--- GIVEN PROBLEM ---
Rewrite the entries from the very first line through the line holding "common name: Rosy maple moth", inclusive, putting "species name" in place of "scientific name" and changing nothing else.

#### PROVIDED MATERIAL

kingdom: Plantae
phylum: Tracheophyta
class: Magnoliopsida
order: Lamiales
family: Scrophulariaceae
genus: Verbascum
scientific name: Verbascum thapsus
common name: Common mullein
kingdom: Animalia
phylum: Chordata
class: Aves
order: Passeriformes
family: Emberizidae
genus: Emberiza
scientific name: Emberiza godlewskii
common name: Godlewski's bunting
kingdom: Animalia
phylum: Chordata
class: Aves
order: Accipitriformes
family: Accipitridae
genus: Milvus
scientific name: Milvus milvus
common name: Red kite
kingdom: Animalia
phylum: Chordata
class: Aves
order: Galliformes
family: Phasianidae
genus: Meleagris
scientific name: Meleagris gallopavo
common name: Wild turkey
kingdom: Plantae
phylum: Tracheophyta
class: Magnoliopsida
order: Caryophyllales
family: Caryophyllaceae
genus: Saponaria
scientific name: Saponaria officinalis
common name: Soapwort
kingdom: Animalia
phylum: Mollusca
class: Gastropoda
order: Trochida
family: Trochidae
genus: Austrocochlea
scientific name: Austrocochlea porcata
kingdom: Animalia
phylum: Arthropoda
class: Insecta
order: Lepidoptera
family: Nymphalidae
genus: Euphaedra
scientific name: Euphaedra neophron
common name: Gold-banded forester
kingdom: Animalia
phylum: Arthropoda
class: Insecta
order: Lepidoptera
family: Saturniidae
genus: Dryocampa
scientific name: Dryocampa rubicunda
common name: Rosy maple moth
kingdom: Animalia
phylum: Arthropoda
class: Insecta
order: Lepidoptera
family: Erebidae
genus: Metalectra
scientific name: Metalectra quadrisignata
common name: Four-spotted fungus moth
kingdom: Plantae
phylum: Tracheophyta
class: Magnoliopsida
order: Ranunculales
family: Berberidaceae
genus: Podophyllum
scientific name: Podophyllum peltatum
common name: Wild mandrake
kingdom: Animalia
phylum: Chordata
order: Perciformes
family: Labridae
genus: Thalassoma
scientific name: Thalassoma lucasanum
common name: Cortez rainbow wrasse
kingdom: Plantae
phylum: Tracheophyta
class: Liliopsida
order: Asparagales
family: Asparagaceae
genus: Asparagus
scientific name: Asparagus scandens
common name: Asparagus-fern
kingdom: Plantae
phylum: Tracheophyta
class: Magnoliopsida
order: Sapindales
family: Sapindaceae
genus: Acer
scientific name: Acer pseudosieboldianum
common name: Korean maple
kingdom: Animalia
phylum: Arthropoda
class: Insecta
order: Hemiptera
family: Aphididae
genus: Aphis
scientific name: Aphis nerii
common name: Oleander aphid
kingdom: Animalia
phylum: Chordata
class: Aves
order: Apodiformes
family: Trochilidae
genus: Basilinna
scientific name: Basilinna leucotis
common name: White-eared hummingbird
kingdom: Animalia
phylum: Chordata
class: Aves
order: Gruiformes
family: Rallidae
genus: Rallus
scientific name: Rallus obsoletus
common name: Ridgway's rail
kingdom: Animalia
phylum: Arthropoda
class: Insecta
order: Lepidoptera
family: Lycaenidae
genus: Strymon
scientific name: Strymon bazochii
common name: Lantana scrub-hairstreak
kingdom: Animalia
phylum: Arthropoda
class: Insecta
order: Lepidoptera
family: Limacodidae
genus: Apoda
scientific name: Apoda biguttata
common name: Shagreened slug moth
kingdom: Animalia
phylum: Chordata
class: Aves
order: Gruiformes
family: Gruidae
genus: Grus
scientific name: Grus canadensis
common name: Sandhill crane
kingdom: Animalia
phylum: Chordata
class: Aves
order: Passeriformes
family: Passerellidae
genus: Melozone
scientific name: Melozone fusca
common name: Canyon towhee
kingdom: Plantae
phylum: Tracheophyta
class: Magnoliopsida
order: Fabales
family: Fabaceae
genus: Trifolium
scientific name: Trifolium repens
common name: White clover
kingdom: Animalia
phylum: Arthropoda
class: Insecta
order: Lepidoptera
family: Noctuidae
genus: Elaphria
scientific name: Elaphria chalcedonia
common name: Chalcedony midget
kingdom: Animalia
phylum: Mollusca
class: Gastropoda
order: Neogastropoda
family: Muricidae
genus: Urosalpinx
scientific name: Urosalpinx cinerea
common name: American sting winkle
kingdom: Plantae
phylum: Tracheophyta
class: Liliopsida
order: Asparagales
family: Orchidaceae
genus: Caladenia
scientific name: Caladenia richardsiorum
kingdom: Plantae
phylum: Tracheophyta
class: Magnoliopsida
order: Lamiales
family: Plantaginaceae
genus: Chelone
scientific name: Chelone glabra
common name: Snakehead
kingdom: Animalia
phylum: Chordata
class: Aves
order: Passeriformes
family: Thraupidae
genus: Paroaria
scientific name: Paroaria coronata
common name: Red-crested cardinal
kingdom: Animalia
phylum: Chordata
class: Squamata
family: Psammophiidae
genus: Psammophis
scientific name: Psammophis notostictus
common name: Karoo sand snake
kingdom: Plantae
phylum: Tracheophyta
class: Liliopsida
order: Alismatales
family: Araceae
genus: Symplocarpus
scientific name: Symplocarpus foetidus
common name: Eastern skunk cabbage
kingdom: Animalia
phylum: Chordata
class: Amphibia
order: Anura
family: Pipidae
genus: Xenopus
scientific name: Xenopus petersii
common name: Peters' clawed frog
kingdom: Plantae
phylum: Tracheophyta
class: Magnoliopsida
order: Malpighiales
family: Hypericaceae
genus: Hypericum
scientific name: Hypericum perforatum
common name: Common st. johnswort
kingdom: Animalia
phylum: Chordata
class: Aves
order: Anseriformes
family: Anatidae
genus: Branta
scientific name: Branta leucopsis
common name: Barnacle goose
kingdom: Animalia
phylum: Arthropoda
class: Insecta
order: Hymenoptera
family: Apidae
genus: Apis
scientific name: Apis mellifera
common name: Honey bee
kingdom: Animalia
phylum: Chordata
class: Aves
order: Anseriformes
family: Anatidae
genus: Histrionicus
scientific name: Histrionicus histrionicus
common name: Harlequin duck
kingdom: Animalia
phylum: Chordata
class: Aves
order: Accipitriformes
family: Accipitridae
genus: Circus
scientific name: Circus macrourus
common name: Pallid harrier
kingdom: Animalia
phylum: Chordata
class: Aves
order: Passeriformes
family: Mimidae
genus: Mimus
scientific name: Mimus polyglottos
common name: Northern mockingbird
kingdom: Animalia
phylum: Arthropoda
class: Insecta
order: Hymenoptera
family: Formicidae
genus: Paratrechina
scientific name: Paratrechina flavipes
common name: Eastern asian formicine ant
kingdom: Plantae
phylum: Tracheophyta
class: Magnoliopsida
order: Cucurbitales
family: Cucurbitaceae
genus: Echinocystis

########

--- RESULT BELOW ---
kingdom: Plantae
phylum: Tracheophyta
class: Magnoliopsida
order: Lamiales
family: Scrophulariaceae
genus: Verbascum
species name: Verbascum thapsus
common name: Common mullein
kingdom: Animalia
phylum: Chordata
class: Aves
order: Passeriformes
family: Emberizidae
genus: Emberiza
species name: Emberiza godlewskii
common name: Godlewski's bunting
kingdom: Animalia
phylum: Chordata
class: Aves
order: Accipitriformes
family: Accipitridae
genus: Milvus
species name: Milvus milvus
common name: Red kite
kingdom: Animalia
phylum: Chordata
class: Aves
order: Galliformes
family: Phasianidae
genus: Meleagris
species name: Meleagris gallopavo
common name: Wild turkey
kingdom: Plantae
phylum: Tracheophyta
class: Magnoliopsida
order: Caryophyllales
family: Caryophyllaceae
genus: Saponaria
species name: Saponaria officinalis
common name: Soapwort
kingdom: Animalia
phylum: Mollusca
class: Gastropoda
order: Trochida
family: Trochidae
genus: Austrocochlea
species name: Austrocochlea porcata
kingdom: Animalia
phylum: Arthropoda
class: Insecta
order: Lepidoptera
family: Nymphalidae
genus: Euphaedra
species name: Euphaedra neophron
common name: Gold-banded forester
kingdom: Animalia
phylum: Arthropoda
class: Insecta
order: Lepidoptera
family: Saturniidae
genus: Dryocampa
species name: Dryocampa rubicunda
common name: Rosy maple moth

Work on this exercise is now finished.